FILM director George Miller of Mad Max fame is used to viewing the world through a camera. But as one of the Australian Museum's newly chosen 200 treasures – along with Australia's first female prime minister Julia Gillard, a 2800-year-old Egyptian mummy and a Tasmanian tiger pup – his image will shine brightly inside and outside the museum.
Mr Miller is one of 100 people living and dead – including Billy Hughes, Eddie Mabo, Cathy Freeman, Bob Hawke and Sir Donald Bradman – who the museum selected because they had shaped the nation through contributions to history, science and nature or culture.

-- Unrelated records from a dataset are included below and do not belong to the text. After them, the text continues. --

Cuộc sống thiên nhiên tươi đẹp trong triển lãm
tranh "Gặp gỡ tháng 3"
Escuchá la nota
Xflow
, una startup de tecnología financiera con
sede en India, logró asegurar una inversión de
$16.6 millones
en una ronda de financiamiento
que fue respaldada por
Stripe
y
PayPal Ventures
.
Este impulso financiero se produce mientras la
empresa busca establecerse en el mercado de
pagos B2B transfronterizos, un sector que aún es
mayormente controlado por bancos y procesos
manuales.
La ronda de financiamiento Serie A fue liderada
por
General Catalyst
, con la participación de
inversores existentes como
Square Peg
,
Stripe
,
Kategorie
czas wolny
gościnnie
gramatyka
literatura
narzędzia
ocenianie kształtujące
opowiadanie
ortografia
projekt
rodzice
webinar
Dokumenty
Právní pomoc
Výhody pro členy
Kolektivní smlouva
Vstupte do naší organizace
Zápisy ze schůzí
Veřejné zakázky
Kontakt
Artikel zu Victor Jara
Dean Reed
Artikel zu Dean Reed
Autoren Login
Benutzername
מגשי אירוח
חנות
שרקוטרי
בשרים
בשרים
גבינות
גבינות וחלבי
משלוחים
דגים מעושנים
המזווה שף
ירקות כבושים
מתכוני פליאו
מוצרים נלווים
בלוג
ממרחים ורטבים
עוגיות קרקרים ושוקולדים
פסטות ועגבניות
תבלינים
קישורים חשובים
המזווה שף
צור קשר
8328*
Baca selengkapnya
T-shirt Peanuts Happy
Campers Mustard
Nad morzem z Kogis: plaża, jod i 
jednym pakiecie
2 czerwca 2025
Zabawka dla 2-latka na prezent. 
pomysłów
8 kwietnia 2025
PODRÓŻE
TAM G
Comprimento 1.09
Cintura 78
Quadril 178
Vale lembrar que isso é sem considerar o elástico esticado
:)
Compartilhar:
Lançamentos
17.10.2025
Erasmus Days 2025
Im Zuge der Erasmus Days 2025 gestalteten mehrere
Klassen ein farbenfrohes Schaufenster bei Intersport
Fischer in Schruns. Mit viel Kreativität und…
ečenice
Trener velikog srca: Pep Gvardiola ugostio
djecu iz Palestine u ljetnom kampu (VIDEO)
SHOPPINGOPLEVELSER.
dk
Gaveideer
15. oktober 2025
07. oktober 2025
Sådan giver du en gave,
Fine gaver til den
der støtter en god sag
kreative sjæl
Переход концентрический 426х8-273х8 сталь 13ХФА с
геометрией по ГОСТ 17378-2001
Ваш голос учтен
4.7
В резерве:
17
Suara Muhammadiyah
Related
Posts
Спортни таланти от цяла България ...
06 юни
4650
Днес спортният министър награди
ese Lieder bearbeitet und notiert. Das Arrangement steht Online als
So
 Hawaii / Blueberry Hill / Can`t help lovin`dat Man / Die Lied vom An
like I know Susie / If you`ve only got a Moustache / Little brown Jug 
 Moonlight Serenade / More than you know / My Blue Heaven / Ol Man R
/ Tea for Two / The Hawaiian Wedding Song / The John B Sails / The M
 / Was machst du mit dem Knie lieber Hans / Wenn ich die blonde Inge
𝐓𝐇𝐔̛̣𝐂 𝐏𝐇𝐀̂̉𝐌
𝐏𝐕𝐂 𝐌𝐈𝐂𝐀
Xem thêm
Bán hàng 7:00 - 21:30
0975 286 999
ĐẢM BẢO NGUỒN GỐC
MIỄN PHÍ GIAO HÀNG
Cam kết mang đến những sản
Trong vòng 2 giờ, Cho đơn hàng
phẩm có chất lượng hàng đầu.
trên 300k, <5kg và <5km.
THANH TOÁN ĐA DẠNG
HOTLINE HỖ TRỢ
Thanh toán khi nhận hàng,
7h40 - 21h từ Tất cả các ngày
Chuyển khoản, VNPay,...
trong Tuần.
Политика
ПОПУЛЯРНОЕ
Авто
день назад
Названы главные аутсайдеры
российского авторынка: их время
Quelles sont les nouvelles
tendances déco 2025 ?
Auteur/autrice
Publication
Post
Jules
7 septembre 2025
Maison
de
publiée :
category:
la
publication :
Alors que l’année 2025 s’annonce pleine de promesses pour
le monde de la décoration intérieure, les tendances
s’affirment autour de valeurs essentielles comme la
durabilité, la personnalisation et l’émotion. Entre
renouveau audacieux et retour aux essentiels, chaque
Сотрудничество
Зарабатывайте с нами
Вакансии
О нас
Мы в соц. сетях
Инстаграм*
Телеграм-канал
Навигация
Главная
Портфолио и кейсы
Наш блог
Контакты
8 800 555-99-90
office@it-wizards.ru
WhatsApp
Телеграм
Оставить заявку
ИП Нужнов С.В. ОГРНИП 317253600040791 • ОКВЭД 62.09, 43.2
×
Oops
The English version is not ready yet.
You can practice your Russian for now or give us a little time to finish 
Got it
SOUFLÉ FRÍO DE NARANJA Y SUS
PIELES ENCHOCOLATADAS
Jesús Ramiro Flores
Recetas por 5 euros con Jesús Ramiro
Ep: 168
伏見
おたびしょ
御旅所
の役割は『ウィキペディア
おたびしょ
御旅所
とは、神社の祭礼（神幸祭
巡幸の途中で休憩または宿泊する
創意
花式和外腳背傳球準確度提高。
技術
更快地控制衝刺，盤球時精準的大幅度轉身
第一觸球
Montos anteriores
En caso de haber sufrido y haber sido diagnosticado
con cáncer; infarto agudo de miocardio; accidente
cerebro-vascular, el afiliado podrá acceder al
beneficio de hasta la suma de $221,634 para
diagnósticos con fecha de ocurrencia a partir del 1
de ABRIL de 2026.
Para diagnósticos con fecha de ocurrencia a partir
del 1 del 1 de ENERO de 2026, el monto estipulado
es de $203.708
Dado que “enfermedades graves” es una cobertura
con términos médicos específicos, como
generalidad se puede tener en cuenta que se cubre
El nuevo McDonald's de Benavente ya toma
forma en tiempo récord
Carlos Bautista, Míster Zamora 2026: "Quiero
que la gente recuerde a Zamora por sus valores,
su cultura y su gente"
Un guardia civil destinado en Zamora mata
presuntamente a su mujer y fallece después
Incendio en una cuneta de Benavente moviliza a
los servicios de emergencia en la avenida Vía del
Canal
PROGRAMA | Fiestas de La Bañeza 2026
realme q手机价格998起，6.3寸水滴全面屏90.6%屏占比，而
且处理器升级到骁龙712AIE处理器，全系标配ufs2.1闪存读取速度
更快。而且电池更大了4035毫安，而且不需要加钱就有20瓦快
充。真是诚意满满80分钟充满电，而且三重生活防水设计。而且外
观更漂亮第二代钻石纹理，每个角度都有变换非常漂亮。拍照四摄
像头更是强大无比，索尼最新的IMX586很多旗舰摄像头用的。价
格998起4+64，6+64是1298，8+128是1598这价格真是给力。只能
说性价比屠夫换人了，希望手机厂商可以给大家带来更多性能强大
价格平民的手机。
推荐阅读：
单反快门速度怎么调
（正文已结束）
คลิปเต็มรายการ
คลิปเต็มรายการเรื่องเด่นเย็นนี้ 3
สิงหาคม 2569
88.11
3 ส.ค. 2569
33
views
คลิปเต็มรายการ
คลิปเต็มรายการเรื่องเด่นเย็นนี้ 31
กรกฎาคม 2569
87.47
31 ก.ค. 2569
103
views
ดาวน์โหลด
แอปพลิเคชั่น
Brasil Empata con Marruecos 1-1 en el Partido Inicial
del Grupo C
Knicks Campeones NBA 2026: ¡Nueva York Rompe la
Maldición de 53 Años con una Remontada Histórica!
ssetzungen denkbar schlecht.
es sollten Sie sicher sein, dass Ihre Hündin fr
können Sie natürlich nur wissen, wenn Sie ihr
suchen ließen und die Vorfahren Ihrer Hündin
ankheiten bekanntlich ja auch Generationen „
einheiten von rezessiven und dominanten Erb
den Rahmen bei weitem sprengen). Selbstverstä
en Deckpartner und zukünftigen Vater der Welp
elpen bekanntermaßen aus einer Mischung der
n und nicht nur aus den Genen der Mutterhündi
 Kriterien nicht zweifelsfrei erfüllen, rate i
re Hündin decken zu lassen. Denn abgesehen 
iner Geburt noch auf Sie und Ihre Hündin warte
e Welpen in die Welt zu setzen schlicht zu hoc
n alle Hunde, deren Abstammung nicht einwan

Attending the launch in the newly restored Westpac Long Gallery, Mr Miller said the honour was surprising, especially as his mother attended the National School – which now forms part of the Museum – as a girl about 90 years ago.
"Today is a big Mum day because it goes back a long way," said Dr Miller, who also made The Dismissal and Babe.
When the Long Gallery first opened at the Australian Museum in May 1857, nearly a quarter of Sydney's 45,000 residents – equivalent to a million people today – visited within a week to see stuffed cabinets stuffed with jaw-dropping curiosities and lit by gas lamps.
On Saturday the refurbished gallery reopens, showcasing 200 of the museum's 18 million treasures: 100 objects showcased in cabinets with related items that tell a story, and the stories of 100 people considered to be the nation's brave and the bold. Images of the 200 people and things will be projected nightly in a Vivid-style light show from sunset from October 13 to 22.
Museum director Kim McKay hopes the quirky collection will pique visitors' thirst for knowledge enough that they will come back again and again, and give the world's fifth oldest natural science museum and Australia's first museum the stature she believes it deserves.